Items listed in a dataset:

--

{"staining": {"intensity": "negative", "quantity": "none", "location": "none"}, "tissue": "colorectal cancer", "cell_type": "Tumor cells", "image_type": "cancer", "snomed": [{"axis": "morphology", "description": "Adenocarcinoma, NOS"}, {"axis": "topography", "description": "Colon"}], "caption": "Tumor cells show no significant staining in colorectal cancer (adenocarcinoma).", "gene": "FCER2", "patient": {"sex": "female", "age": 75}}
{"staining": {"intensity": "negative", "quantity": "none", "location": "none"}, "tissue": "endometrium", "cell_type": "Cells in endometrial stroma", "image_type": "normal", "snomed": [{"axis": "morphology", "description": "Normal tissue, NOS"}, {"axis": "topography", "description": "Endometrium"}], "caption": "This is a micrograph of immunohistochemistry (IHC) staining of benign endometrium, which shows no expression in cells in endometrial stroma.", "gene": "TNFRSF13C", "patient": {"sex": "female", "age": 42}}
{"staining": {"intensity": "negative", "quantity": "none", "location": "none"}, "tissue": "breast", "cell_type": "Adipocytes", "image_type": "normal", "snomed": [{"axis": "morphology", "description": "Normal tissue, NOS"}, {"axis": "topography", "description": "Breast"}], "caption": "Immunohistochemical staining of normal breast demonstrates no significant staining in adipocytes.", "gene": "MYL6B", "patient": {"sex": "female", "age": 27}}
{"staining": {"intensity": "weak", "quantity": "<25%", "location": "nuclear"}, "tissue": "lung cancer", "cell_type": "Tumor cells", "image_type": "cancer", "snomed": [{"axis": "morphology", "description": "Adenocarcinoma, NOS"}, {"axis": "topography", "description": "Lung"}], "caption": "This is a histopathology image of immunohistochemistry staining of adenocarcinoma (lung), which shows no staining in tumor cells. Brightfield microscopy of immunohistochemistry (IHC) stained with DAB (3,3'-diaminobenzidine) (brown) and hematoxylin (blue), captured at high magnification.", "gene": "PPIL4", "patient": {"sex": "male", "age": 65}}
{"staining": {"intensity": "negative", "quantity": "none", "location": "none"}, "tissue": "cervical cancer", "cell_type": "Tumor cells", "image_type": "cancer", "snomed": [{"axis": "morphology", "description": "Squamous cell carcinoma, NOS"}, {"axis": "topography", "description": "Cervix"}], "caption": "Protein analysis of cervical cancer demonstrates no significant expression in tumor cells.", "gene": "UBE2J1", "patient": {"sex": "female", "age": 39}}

--

Please give the number of lines with "demonstrates" in the entries above, and write no other text.

Expected output:
2